Reference Neural Operators: Learning the Smooth Dependence of Solutions of PDEs on Geometric Deformations

TL;DR

This paper introduces reference neural operators (RNO), a data-efficient method for predicting PDE solutions on deformed geometries by learning their smooth dependence, significantly reducing data needs and improving accuracy.

Contribution

The paper proposes RNO, a novel neural operator framework that efficiently models the smooth dependence of PDE solutions on geometric deformations, requiring fewer data than existing methods.

Findings

RNO achieves up to 80% error reduction compared to baselines.

RNO is effective across various geometry types and complexities.

RNO requires smaller datasets for accurate predictions.

Abstract

For partial differential equations on domains of arbitrary shapes, existing works of neural operators attempt to learn a mapping from geometries to solutions.

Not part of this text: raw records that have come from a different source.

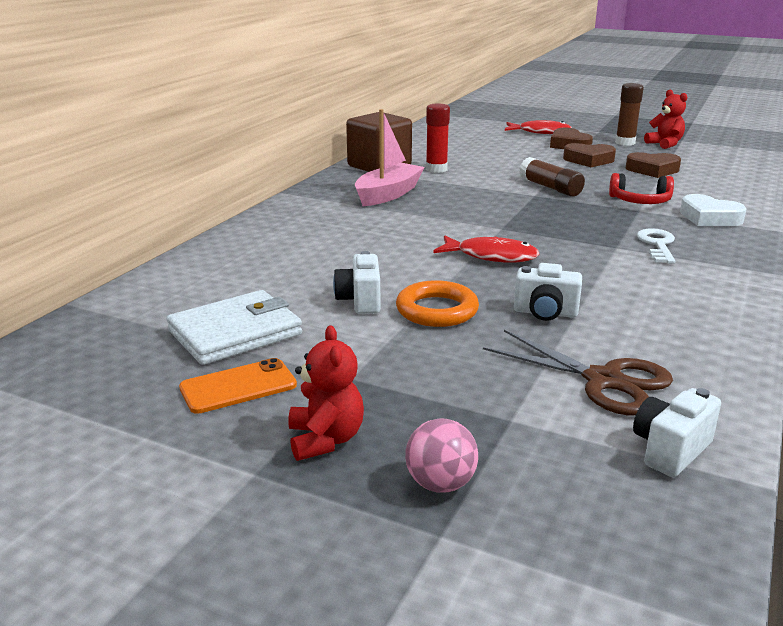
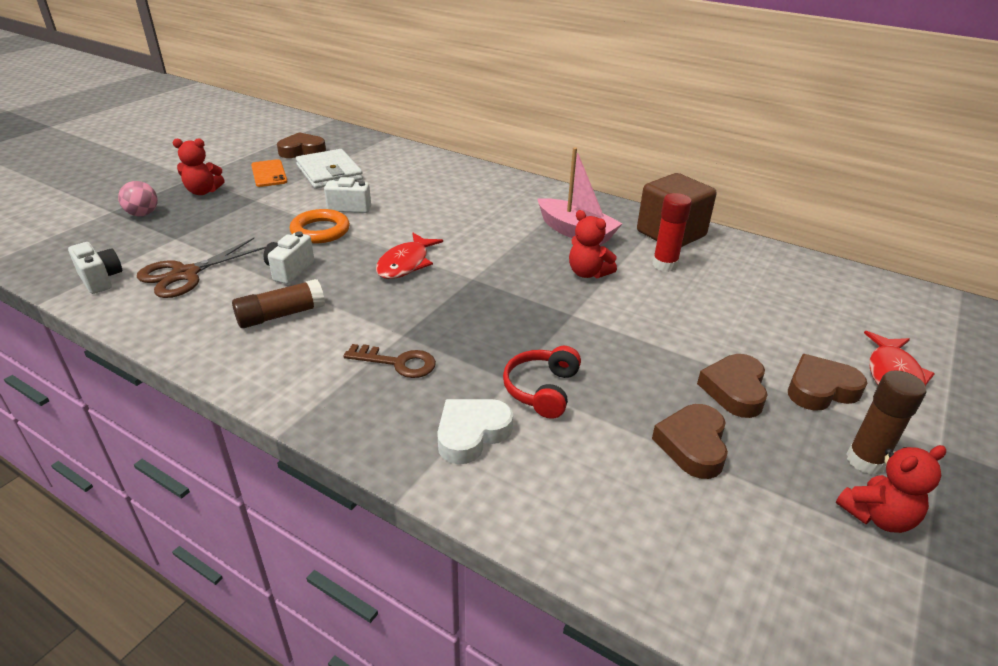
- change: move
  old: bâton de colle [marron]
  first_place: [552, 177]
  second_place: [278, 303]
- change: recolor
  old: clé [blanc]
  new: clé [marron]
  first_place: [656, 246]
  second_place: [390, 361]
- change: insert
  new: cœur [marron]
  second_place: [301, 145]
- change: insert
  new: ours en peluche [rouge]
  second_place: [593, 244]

It often requires a large dataset of geometry-solution pairs in order to obtain a sufficiently accurate neural operator. However, for many industrial applications, e.g., engineering design optimization, it can be prohibitive to satisfy the requirement since even a single simulation may take hours or days of computation. To address this issue, we propose reference neural operators (RNO), a novel way of implementing neural operators, i.e., to learn the smooth dependence of solutions on geometric deformations. Specifically, given a reference solution, RNO can predict solutions corresponding to arbitrary deformations of the referred geometry. This approach turns out to be much more data efficient. Through extensive experiments, we show that RNO can learn the dependence across various types and different numbers of geometry objects with relatively small datasets. RNO outperforms baseline models in accuracy by a large lead and achieves up to 80% error reduction.